┌─ Texte fourni

S'il s'agit d'un abandon d'emploi et que le travailleur ne peut apporter la preuve d'aucune raison légitime pour celui-ci, l'ONEM peut, et ce toujours après avoir entendu le chômeur, donner un avertissement ou infliger une sanction. Pour déterminer s'il accepte ou non une raison invoquée par le travailleur pour l'abandon d'emploi, l'ONEM s'appuiera sur les critères de l'emploi convenable qui figurent dans la réglementation chômage. Une raison légitime pour abandonner l'emploi peut, par exemple, être que le travailleur ne soit plus médicalement apte à exercer la fonction et ce de manière définitive.

Une sanction signifie en règle générale que le travailleur est exclu du bénéfice des allocations pendant une période de 4 à 52 semaines, avec ou sans sursis total ou partiel.

2) Pour l'année 2016, l'ONEM a sanctionné 9.519 chômeurs pour abandon d’emploi. L'ONEM ne dispose pas de données permettant de ventiler ce chiffre en fonction du secteur où le travailleur était occupé avant la demande d'allocations de chômage.

└─
┌─ Données enregistrées

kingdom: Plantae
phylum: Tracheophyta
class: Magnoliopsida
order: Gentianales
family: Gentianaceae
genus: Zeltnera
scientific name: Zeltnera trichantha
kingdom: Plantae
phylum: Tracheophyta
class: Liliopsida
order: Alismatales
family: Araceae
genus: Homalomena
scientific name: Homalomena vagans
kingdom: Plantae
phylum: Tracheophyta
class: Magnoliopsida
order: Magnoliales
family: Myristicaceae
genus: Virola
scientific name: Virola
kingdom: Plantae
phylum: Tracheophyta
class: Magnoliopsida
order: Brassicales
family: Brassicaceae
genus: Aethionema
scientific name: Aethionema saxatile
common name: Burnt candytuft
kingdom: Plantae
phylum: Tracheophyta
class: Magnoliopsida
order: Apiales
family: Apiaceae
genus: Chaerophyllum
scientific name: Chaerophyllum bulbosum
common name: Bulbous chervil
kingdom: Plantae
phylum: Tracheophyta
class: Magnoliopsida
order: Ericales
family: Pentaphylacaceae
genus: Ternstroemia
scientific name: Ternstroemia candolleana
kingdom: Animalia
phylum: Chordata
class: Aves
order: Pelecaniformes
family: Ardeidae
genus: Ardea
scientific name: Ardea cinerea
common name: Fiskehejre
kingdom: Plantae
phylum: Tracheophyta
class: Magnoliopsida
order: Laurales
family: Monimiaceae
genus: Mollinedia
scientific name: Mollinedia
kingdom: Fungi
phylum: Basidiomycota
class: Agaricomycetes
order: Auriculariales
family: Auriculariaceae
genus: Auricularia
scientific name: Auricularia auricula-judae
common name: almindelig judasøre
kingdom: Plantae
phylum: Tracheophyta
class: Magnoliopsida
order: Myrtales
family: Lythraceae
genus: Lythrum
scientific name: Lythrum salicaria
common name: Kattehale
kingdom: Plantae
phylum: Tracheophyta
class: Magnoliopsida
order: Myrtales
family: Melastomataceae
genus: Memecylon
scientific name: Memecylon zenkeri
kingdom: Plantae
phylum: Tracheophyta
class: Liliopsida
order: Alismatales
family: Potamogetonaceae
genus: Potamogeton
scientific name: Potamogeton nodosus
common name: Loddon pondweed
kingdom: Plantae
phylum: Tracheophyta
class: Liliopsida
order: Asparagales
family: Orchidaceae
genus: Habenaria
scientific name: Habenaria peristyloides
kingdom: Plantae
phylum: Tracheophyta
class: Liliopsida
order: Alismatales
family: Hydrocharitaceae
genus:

└─

Parties de l'exercice
1. Recopiez le passage du texte sur l'abandon d'emploi qui commence par les mots contenant « Une sanction signifie » et se termine par « total ou partiel. ».
2. D'après le texte sur l'abandon d'emploi, combien de chômeurs l'ONEM a-t-il sanctionnés pour abandon d'emploi en 2016 ?
3. Veuillez poursuivre le texte sur l'abandon d'emploi à partir de sa dernière phrase.

Réponses attendues
1.
Une sanction signifie en règle générale que le travailleur est exclu du bénéfice des allocations pendant une période de 4 à 52 semaines, avec ou sans sursis total ou partiel.

2. 9.519 chômeurs.

3.
Si l'occupation comporte moins de quatre semaines, le travailleur qui souhaite à nouveau demander des allocations de chômage ne doit pas introduire de dossier auprès de l'ONEM. Dans ce cas, l'ONEM ne peut donc pas systématiquement contrôler la cause du chômage sur la base d'un dossier à introduire obligatoirement. Rien n'empêche toutefois qu'un employeur signale volontairement certaines situations à l'ONEM, après quoi l'ONEM mènera une enquête.

Étant donné que la procédure actuelle mène déjà dans la plupart des cas à une détection de ces situations, il ne me semble pas opportun de prendre des accords avec les secteurs à cet égard.

1) De RVA is bij deze problematiek, die zich in alle sectoren kan voordoen, slechts betrokken voor zover het zou gaan om werknemers die aanspraak op werkloosheidsuitkeringen maken.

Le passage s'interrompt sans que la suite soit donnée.